━━━ EXTRACTED ENTRIES
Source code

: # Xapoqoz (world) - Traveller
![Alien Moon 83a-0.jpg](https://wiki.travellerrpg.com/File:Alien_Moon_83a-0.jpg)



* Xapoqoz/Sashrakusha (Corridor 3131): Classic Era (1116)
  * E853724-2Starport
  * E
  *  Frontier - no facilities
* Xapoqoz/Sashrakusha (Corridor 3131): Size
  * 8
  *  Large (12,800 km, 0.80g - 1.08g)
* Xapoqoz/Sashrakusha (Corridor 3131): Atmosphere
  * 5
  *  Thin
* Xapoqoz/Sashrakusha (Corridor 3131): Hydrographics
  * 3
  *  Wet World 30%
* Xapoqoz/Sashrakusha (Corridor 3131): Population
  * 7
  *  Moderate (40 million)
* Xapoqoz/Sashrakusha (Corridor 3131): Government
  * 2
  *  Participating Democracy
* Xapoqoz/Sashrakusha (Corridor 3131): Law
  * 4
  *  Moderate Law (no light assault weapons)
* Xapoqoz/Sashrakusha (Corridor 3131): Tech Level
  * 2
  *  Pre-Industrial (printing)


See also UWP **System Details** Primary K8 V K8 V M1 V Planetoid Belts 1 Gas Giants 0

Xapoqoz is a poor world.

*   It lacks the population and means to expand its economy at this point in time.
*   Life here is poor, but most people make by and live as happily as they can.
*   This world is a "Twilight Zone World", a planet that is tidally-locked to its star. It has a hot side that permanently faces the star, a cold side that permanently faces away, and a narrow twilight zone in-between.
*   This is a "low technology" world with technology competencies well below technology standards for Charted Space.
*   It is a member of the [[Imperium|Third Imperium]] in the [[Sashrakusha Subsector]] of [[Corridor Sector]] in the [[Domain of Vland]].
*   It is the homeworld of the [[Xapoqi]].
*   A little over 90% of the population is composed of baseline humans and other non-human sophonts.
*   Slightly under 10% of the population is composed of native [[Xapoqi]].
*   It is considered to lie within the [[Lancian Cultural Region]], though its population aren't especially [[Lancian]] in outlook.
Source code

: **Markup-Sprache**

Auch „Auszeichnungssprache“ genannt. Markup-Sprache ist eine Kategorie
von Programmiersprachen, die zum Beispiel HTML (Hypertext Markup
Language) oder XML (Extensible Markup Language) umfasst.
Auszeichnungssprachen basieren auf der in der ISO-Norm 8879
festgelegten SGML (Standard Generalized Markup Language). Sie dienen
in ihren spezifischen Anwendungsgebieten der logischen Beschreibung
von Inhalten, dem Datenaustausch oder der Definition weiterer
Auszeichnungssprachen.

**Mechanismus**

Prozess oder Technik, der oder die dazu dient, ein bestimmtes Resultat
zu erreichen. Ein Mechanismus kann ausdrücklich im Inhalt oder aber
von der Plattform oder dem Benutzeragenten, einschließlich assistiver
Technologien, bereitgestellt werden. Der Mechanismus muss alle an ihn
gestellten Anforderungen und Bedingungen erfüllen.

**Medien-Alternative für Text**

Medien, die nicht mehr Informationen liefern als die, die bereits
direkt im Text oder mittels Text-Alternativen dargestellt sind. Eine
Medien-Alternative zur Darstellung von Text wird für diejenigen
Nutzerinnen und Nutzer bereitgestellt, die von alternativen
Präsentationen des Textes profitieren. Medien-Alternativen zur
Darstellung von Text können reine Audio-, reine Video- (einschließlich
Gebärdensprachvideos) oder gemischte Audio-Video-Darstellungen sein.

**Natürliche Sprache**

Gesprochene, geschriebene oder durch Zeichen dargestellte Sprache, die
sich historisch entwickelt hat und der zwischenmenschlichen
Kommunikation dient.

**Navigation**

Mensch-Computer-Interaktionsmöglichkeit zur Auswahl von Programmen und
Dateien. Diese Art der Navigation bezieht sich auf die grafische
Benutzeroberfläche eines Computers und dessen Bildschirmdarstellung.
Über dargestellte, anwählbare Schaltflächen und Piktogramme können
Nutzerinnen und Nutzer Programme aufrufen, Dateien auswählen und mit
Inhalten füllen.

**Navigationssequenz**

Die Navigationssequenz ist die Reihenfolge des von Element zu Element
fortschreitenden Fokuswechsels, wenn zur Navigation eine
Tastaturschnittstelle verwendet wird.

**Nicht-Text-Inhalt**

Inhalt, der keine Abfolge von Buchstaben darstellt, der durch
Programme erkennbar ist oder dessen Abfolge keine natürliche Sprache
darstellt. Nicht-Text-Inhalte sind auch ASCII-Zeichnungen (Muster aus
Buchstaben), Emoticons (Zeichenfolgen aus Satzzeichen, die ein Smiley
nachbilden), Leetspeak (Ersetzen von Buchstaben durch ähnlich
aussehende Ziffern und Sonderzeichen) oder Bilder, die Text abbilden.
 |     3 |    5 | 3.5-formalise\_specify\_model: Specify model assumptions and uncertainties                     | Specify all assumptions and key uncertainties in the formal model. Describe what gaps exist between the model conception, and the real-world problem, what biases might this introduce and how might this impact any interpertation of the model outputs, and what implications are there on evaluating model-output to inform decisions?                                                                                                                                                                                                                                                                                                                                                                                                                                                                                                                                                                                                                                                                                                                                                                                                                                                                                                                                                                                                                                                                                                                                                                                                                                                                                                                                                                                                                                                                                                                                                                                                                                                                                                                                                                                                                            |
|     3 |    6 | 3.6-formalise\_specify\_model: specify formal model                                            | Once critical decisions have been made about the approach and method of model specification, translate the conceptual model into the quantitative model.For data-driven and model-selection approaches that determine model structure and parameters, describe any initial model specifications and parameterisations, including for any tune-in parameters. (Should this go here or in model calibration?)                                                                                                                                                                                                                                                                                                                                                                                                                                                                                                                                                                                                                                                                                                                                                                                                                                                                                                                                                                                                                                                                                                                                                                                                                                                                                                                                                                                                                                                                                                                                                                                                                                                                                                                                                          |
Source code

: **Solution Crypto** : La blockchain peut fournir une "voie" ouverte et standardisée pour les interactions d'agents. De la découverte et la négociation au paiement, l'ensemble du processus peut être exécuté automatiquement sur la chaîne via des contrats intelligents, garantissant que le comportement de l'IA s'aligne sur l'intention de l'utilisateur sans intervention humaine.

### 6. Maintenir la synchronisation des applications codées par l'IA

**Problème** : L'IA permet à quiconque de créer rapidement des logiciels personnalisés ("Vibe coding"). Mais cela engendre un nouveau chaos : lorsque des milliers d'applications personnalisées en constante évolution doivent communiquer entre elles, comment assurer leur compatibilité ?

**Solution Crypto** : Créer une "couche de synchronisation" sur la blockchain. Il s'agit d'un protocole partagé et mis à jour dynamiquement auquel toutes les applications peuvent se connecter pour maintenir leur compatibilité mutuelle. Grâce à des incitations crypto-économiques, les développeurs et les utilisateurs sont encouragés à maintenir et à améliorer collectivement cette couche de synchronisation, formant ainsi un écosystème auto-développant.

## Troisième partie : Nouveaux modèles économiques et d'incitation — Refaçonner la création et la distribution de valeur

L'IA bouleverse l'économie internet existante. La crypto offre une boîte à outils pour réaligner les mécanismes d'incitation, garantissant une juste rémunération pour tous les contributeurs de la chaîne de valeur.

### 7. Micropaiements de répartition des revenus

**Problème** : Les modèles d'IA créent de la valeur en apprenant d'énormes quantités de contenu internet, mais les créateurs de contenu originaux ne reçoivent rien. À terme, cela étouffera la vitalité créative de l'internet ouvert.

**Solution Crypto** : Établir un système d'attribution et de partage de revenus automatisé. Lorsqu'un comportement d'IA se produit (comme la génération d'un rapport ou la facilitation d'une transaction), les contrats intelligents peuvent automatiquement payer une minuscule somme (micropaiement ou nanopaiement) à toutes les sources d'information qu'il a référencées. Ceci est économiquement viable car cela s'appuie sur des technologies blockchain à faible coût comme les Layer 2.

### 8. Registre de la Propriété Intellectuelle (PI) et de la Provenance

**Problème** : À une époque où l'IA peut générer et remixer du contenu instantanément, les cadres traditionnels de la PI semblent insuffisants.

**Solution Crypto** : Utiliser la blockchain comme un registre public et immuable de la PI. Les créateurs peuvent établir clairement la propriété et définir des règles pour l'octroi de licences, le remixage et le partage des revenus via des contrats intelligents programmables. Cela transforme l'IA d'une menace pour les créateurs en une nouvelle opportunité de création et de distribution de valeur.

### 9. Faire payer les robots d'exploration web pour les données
━━━━━━
### ACTIVITY
Copy out each line of the data above, exactly, if it lies between the line holding "Prozess oder Technik, der" and the line holding "Medien-Alternative zur Darstellung", inclusive; copy no other line.

### TASK SOLUTION
Prozess oder Technik, der oder die dazu dient, ein bestimmtes Resultat
zu erreichen. Ein Mechanismus kann ausdrücklich im Inhalt oder aber
von der Plattform oder dem Benutzeragenten, einschließlich assistiver
Technologien, bereitgestellt werden. Der Mechanismus muss alle an ihn
gestellten Anforderungen und Bedingungen erfüllen.

**Medien-Alternative für Text**

Medien, die nicht mehr Informationen liefern als die, die bereits
direkt im Text oder mittels Text-Alternativen dargestellt sind. Eine
Medien-Alternative zur Darstellung von Text wird für diejenigen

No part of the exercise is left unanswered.